[STUDY TEXT]:
Lymphocyte recognition of high endothelium: antibodies to distinct epitopes of an 85-95-kD glycoprotein antigen differentially inhibit lymphocyte binding to lymph node, mucosal, or synovial endothelial cells.

Abstract

The tissue-specific homing of lymphocytes is directed by specialized high endothelial venules (HEV). At least three functionally independent lymphocyte/HEV recognition systems exist, controlling the extravasation of circulating lymphocytes into peripheral lymph nodes, mucosal lymphoid tissues (Peyer's patches or appendix), and the synovium of inflamed joints. We report here that antibodies capable of inhibiting human lymphocyte binding to one or more HEV types recognize a common 85-95-kD lymphocyte surface glycoprotein antigen, defined by the non-blocking monoclonal antibody, Hermes-1. We demonstrate that MEL-14, a monoclonal antibody against putative lymph node "homing receptors" in the mouse, functionally inhibits human lymphocyte binding to lymph node HEV but not to mucosal or synovial HEV, and cross-reacts with the 85-95-kD Hermes-1 antigen. Furthermore, we show that Hermes-3, a novel antibody produced by immunization with Hermes-1 antigen isolated from a mucosal HEV-specific cell line, selectively blocks lymphocyte binding to mucosal HEV. Such tissue specificity of inhibition suggests that MEL-14 and Hermes-3 block the function of specific lymphocyte recognition elements for lymph node and mucosal HEV, respectively. Recognition of synovial HEV also involves the 85-95-kD Hermes-1 antigen, in that a polyclonal antiserum produced against the isolated antigen blocks all three classes of lymphocyte-HEV interaction. From these studies, it is likely that the Hermes-1-defined 85-95-kD glycoprotein class either comprises a family of related but functionally independent receptors for HEV, or associates both physically and functionally with such receptors. The findings imply that related molecular mechanisms are involved in several functionally independent cell-cell recognition events that direct lymphocyte traffic.

[EXTRACTED ENTRIES]:
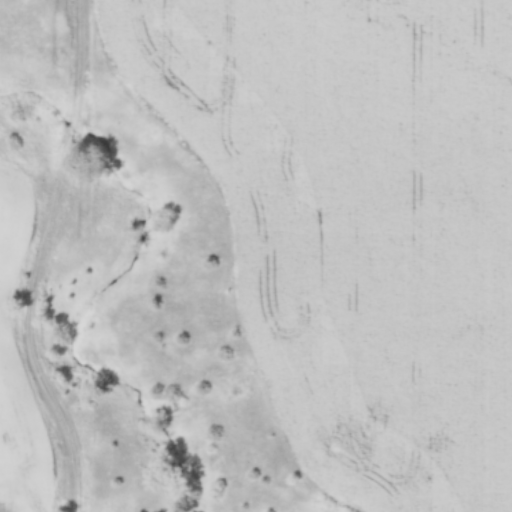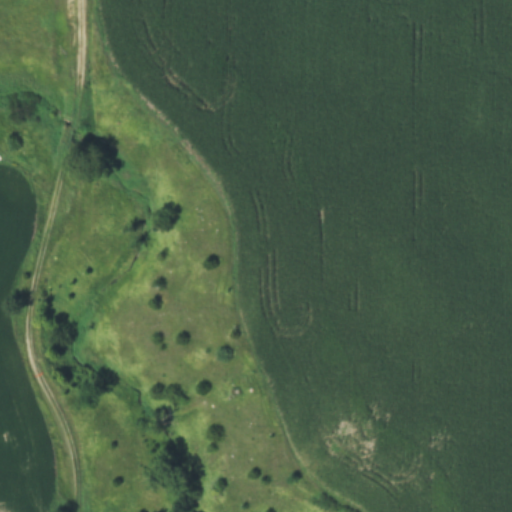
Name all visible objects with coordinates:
road: (36, 257)
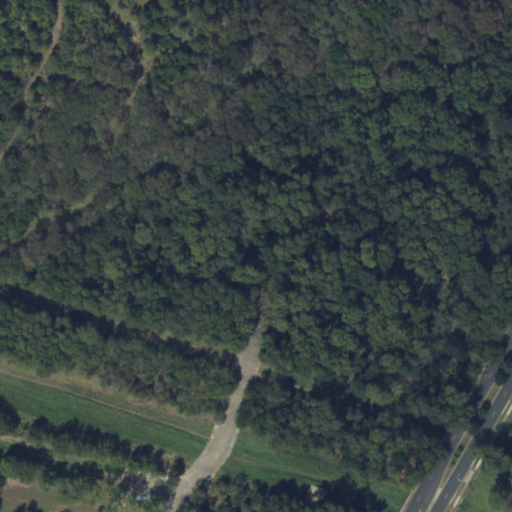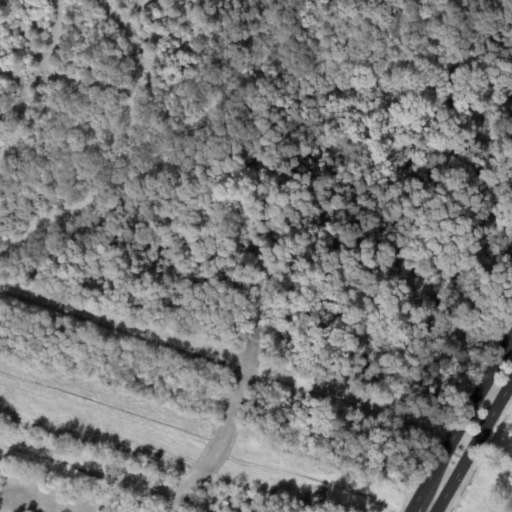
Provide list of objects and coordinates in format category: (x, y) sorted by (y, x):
road: (36, 76)
road: (124, 319)
road: (352, 397)
road: (104, 403)
road: (460, 423)
road: (221, 437)
road: (495, 439)
road: (473, 444)
building: (7, 469)
road: (315, 478)
park: (96, 498)
building: (13, 502)
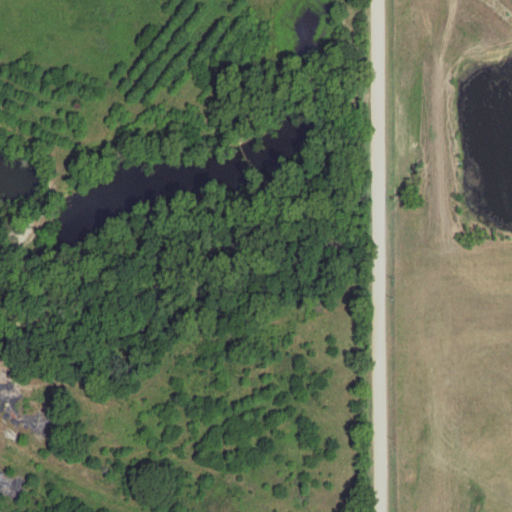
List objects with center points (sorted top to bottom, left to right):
road: (377, 255)
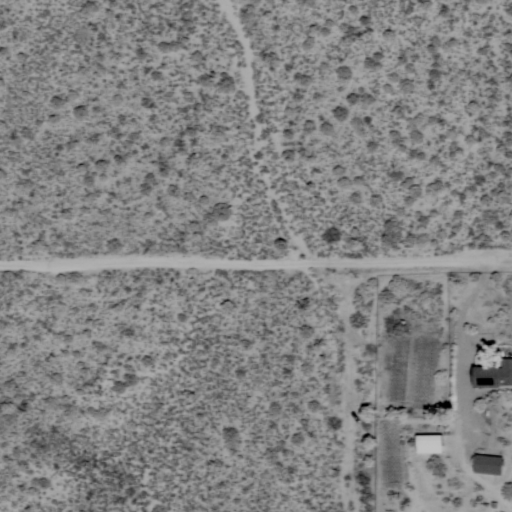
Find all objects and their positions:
road: (256, 263)
road: (465, 305)
building: (493, 375)
building: (426, 443)
building: (429, 443)
building: (488, 464)
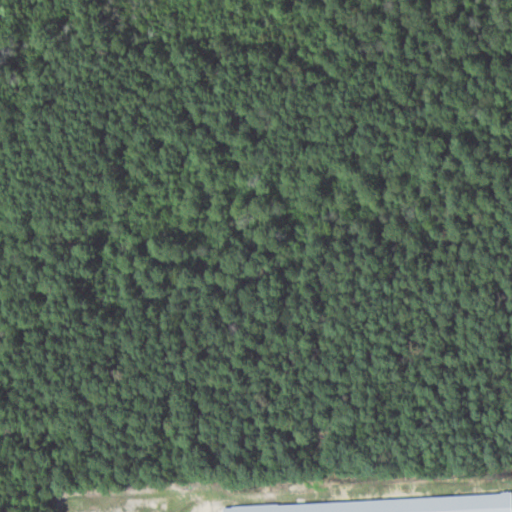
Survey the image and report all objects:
building: (386, 505)
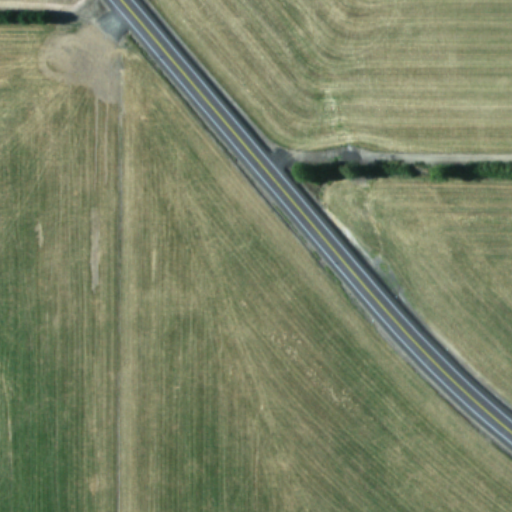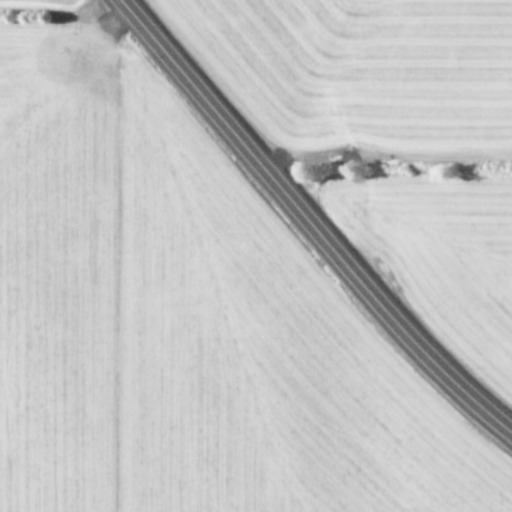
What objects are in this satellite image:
crop: (390, 136)
road: (305, 226)
crop: (179, 316)
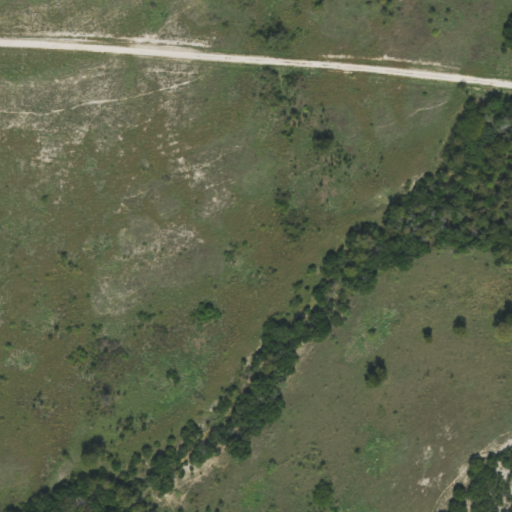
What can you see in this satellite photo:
road: (256, 58)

[TASK 1]: Please copy the lymphocyte homing abstract starting with "Lymphocyte recognition of" and going on through "synovial endothelial cells.", substituting "protein" for "glycoprotein".
[TASK 2]:
Answer these questions from the lymphocyte homing abstract:
(a) What is the size range of the lymphocyte surface antigen defined by Hermes-1?
(b) Which monoclonal antibody, raised against putative lymph node homing receptors in the mouse, inhibits human lymphocyte binding to lymph node HEV?
(c) What was the source of the Hermes-1 antigen used in the immunization that produced Hermes-3?
The rows come from a separate source.

[TASK OUTPUT 1]:
Lymphocyte recognition of high endothelium: antibodies to distinct epitopes of an 85-95-kD protein antigen differentially inhibit lymphocyte binding to lymph node, mucosal, or synovial endothelial cells.

[TASK OUTPUT 2]:
(a) 85-95 kD.
(b) MEL-14.
(c) A mucosal HEV-specific cell line.